It is by now a familiar story. Children, women, men -- dozens upon dozens of them -- stuffed into small boats meant to hold only 30 people. They know they have no lives left in their home country. They trust their bodies and their babies to the unforgiving ocean, and their souls to an unknowable future on foreign shores. But I'm not talking about Syrian refugees today.
This story also took place nearly 40 years ago. Nga Ha was among those who fled, when she was a girl of 17. She tells me her tale.
"My family and I luckily all survived, but it was really scary," she says. "A lot of people died. No food, no water, and you're just in the middle of nowhere, in the sea." A 30-year-old named Nga Nguyen was on a different boat.
"A storm was coming," she says. "We saw an international oil rig but they told us that, by law, they couldn't rescue us unless we were 'in distress.' And so we destroyed our small boat from the inside. Once it was destroyed, they could -- and did -- legally rescue us."
'Looking at the news, I am reliving that period of my life. We left because we had no choice. And now -- it's the same story happening all over again.'
Nga Ha and Nga Nguyen were running from violence in Vietnam. They are two of the more than 800,000 who fled into the sea -- and they survived. The bodies of up to 400,000 more of their compatriots washed up on beaches or were eaten by fish. Ask Nga Nguyen what she feels when she turns on the television today.
"Looking at the news, I am reliving that period of my life," she says. "We left because we had no choice. And now -- it's the same story happening all over again." For many, this refugee crisis feels like déjà vu. The biggest difference is that, while we don't know what will happen to the families we see crowding the beaches and train stations of Europe today, we do know what happened to Nga Ha and Nga Nguyen. They are both Americans now. They were resettled to my country in or around the year that I was born: Nga Ha to New York City, and Nga Nguyen to Orange County. Indeed, New York and Southern California -- most notably Los Angeles, San Diego and Orange County -- long ago proved themselves to be moral leaders of our country in terms of resettlement numbers.
It is not only the distress of refugees that must capture our hearts, but also the potential of resettlement that should engage our minds.
The America that I grew up in is one that also raised refugee children. It wasn't always easy to embrace foreigners -- and traumatized ones at that -- and it took a monetary investment, but from a distance of 40 years, we can clearly see how that investment paid off multifold. Former refugees became my teachers, my doctors, the owners of the bodega down the street who would slip me an extra chocolate after a hard day at elementary school.
In the five years since the start of the Syrian conflict, the United States has resettled approximately 1,500 Syrians. In the late '70s and early '80s, the United States was resettling over 150,000 refugees from Southeast Asia annually.
How have we fallen so far? Between 1976 and 2000, the organization that I work for, the International Rescue Committee, was able to resettle approximately 55,000 Vietnamese alone. We can do that again. We can do even more.

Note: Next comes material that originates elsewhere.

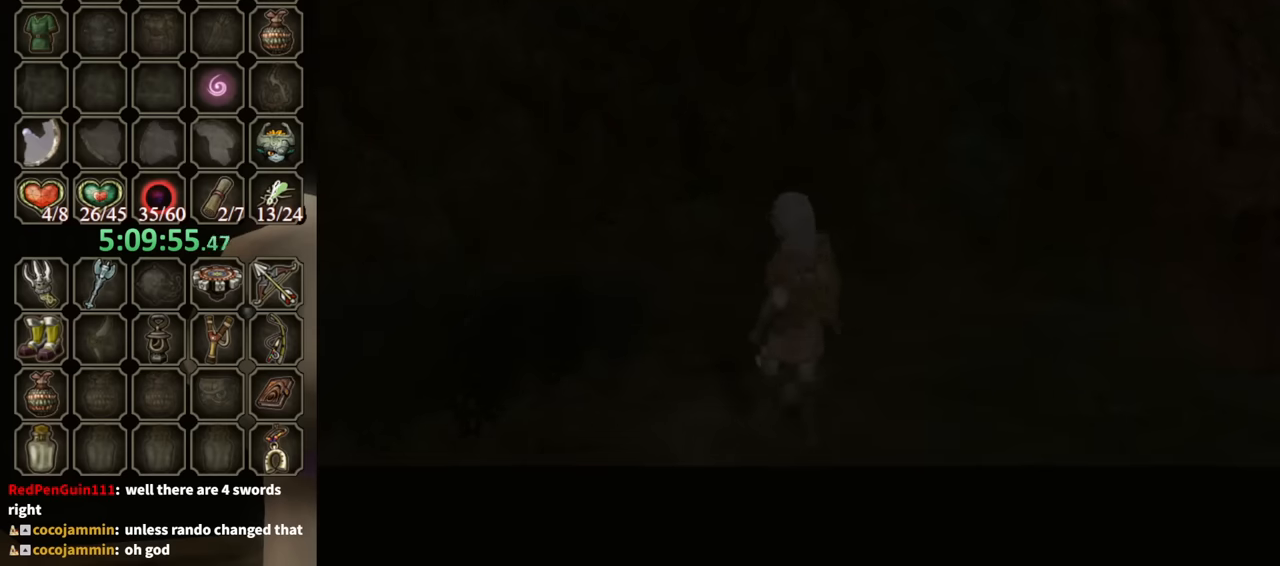
{"buttons": [], "left_stick": "center", "right_stick": "center", "events": []}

Nga Ha and Nga Nguyen -- along with many other former refugees -- are today my colleagues at the IRC. They went through horrific times, and from that horror, they dedicated their lives to helping others. They are a reminder to me that, once our politicians finally climb over onto the right side of history -- too late for some, but in time to save others -- we will be luckier as a country.
David Miliband, president of the IRC, has called on the U.S. to take in 100,000 Syrian refugees by the end of 2016. We must echo that call. It is not only the distress of refugees that must capture our hearts, but also the potential of resettlement that should engage our minds.
These individuals will be assets to our society.